Юмористический тон Крейслера ускользнул от внимания принцессы или потерялся в нежных звуках струны, которую он затронул, и которая в женском сердце звучит сильнее и нежнее, чем где-либо.
— Любовь художника! — воскликнула она, усевшись в кресло и склонив голову на руку, точно в глубоком раздумьи. — Любовь художника! Быть любимой так — это чудный пленительный сон, но не более чем сон!
— Вы, принцесса, кажется, не очень жалуете сны, — возразил Крейслер, — а между тем только во сне у нас вырастают хрупкие крылья, подобные крылышкам мотылька, и мы улетаем из темной, тесной тюрьмы на широкий простор, где светло, где мы сами блещем яркими, пестрыми красками.
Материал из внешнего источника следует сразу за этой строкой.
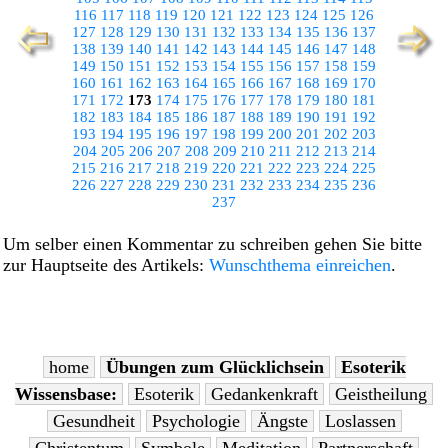
116
117
118
119
120
121
122
123
124
125
126
127
128
129
130
131
132
133
134
135
136
137
138
139
140
141
142
143
144
145
146
147
148
149
150
151
152
153
154
155
156
157
158
159
160
161
162
163
164
165
166
167
168
169
170
171
172
173
174
175
176
177
178
179
180
181
182
183
184
185
186
187
188
189
190
191
192
193
194
195
196
197
198
199
200
201
202
203
204
205
206
207
208
209
210
211
212
213
214
215
216
217
218
219
220
221
222
223
224
225
226
227
228
229
230
231
232
233
234
235
236
237
Um selber einen Kommentar zu schreiben gehen Sie bitte
zur Hauptseite des Artikels:
Wunschthema einreichen
.
home
Übungen zum Glücklichsein
Esoterik
Wissensbase:
Esoterik
Gedankenkraft
Geistheilung
Gesundheit
Psychologie
Ängste
Loslassen
Christentum
Symbole
Meditation
Partnerschaft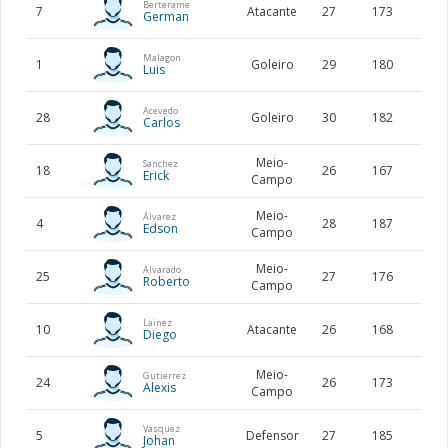
Berterame
7
Atacante
27
173
71
German
Malagon
1
Goleiro
29
180
77
Luis
Acevedo
28
Goleiro
30
182
68
Carlos
Meio-
Sanchez
18
26
167
64
Erick
Campo
Meio-
Álvarez
4
28
187
73
Edson
Campo
Meio-
Alvarado
25
27
176
70
Roberto
Campo
Lainez
10
Atacante
26
168
58
Diego
Meio-
Gutierrez
24
26
173
74
Alexis
Campo
Vasquez
5
Defensor
27
185
72
Johan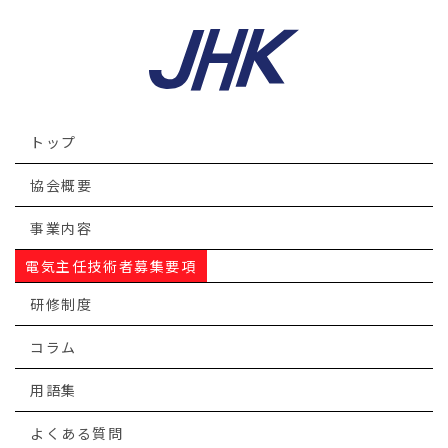
トップ
協会概要
事業内容
電気主任技術者募集要項
研修制度
コラム
用語集
よくある質問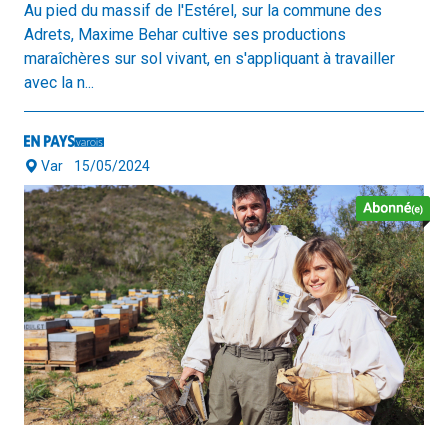
Au pied du massif de l'Estérel, sur la commune des
Adrets, Maxime Behar cultive ses productions
maraîchères sur sol vivant, en s'appliquant à travailler
avec la n...
Var
15/05/2024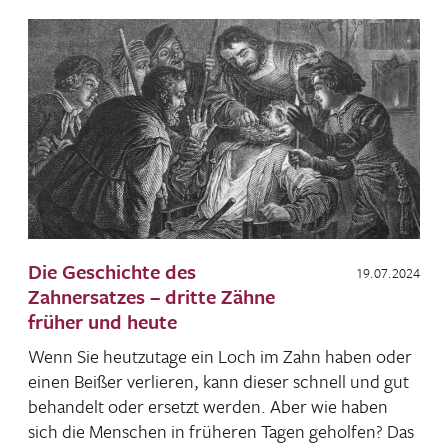
Die Geschichte des
19.07.2024
Zahnersatzes – dritte Zähne
früher und heute
Wenn Sie heut­zu­tage ein Loch im Zahn haben oder
einen Beißer verlieren, kann dieser schnell und gut
behan­delt oder ersetzt werden. Aber wie haben
sich die Menschen in früheren Tagen geholfen? Das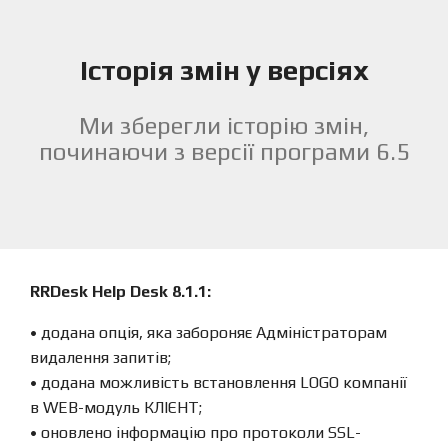
Історія змін у версіях
Ми зберегли історію змін,
починаючи з версії програми 6.5
RRDesk Help Desk 8.1.1:
• додана опція, яка забороняє Адміністраторам
видалення запитів;
• додана можливість встановлення LOGO компанії
в WEB-модуль КЛІЄНТ;
• оновлено інформацію про протоколи SSL-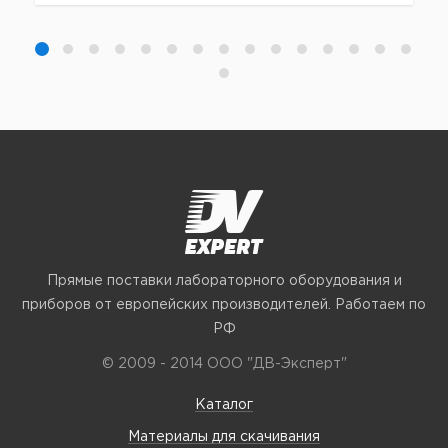
Прямые поставки лабораторного оборудования и
приборов от европейских производителей. Работаем по
РФ
© 2009 - 2014 ООО "ДВ-Эксперт"
Каталог
Материалы для скачивания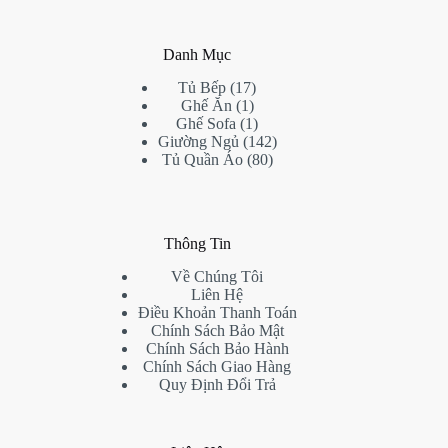
Danh Mục
17
Tủ Bếp
17
1
products
Ghế Ăn
1
product
1
Ghế Sofa
1
product
142
Giường Ngủ
142
80
products
Tủ Quần Áo
80
products
Thông Tin
Về Chúng Tôi
Liên Hệ
Điều Khoản Thanh Toán
Chính Sách Bảo Mật
Chính Sách Bảo Hành
Chính Sách Giao Hàng
Quy Định Đổi Trả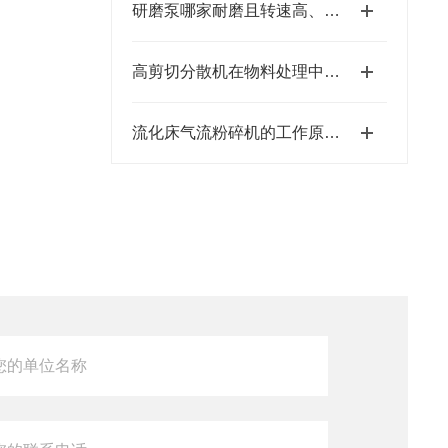
研磨泵哪家耐磨且转速高、粒径小、间隙小、精度高、线速度高、剪切力强：江苏思峻为行业解题(附FAQ常见问题解答)
高剪切分散机在物料处理中的工艺优化与应用
流化床气流粉碎机的工作原理及特点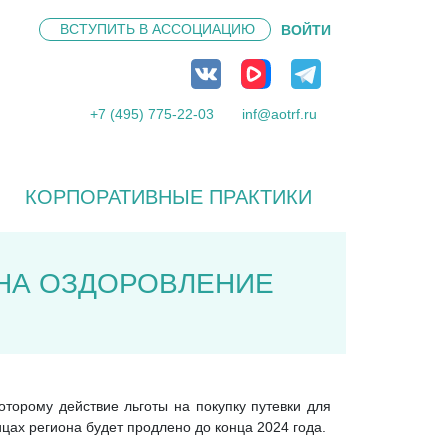
ВСТУПИТЬ В
АССОЦИАЦИЮ
ВОЙТИ
+7 (495) 775-22-03
inf@aotrf.ru
КОРПОРАТИВНЫЕ ПРАКТИКИ
 НА ОЗДОРОВЛЕНИЕ
оторому действие льготы на покупку путевки для
цах региона будет продлено до конца 2024 года.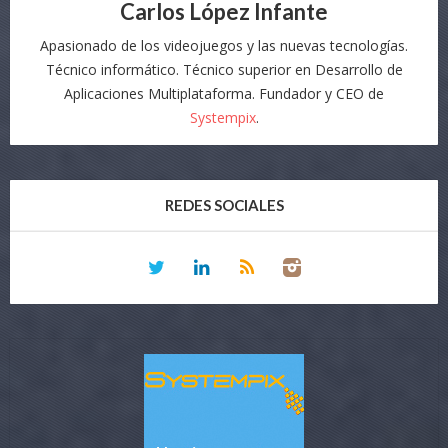
Carlos López Infante
Apasionado de los videojuegos y las nuevas tecnologías.
Técnico informático. Técnico superior en Desarrollo de
Aplicaciones Multiplataforma. Fundador y CEO de
Systempix
.
REDES SOCIALES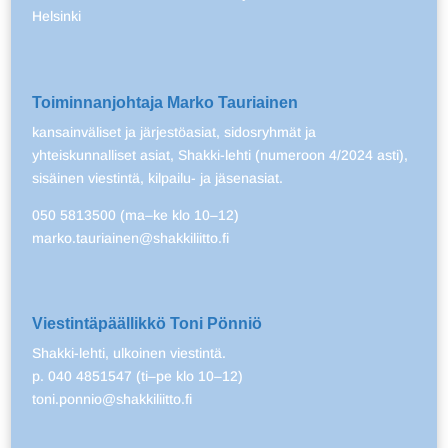
Helsinki
Toiminnanjohtaja Marko Tauriainen
kansainväliset ja järjestöasiat, sidosryhmät ja
yhteiskunnalliset asiat, Shakki-lehti (numeroon 4/2024 asti),
sisäinen viestintä, kilpailu- ja jäsenasiat.
050 5813500 (ma–ke klo 10–12)
marko.tauriainen@shakkiliitto.fi
Viestintäpäällikkö Toni Pönniö
Shakki-lehti, ulkoinen viestintä.
p. 040 4851547 (ti–pe klo 10–12)
toni.ponnio@shakkiliitto.fi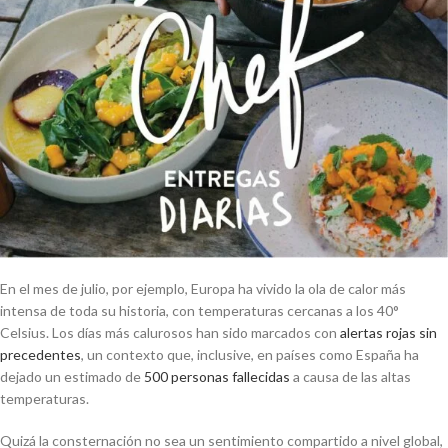
En el mes de julio, por ejemplo, Europa ha vivido la ola de calor más
intensa de toda su historia, con temperaturas cercanas a los 40°
Celsius. Los días más calurosos han sido marcados con
alertas rojas sin
precedentes
, un contexto que, inclusive, en países como España ha
dejado un estimado de
500 personas fallecidas
a causa de las altas
temperaturas.
Quizá la consternación no sea un sentimiento compartido a nivel global,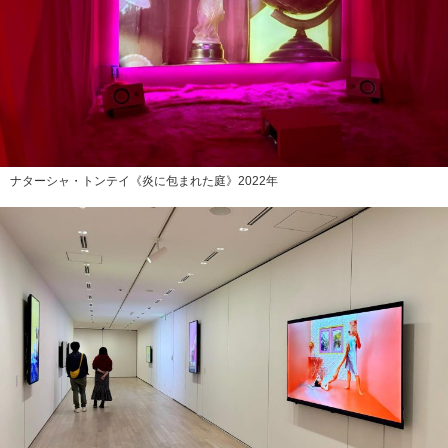
ナターシャ・トンテイ《炎に包まれた庭》2022年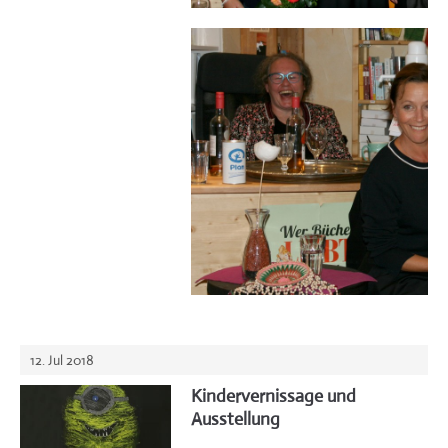
12. Jul 2018
Kindervernissage und
Ausstellung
В конце концов, каждому человеку хочется летать, и я знаю многих честных людей, которые поздним вечером наполняли себя шампанским, как некоторым служебным газом, чтобы ночью иметь возможность летать, олицетворяя в своей персоне — и воздушный шар, и пассажира.
— Быть так любимой! — повторила принцесса с еще большим чувством, чем прежде.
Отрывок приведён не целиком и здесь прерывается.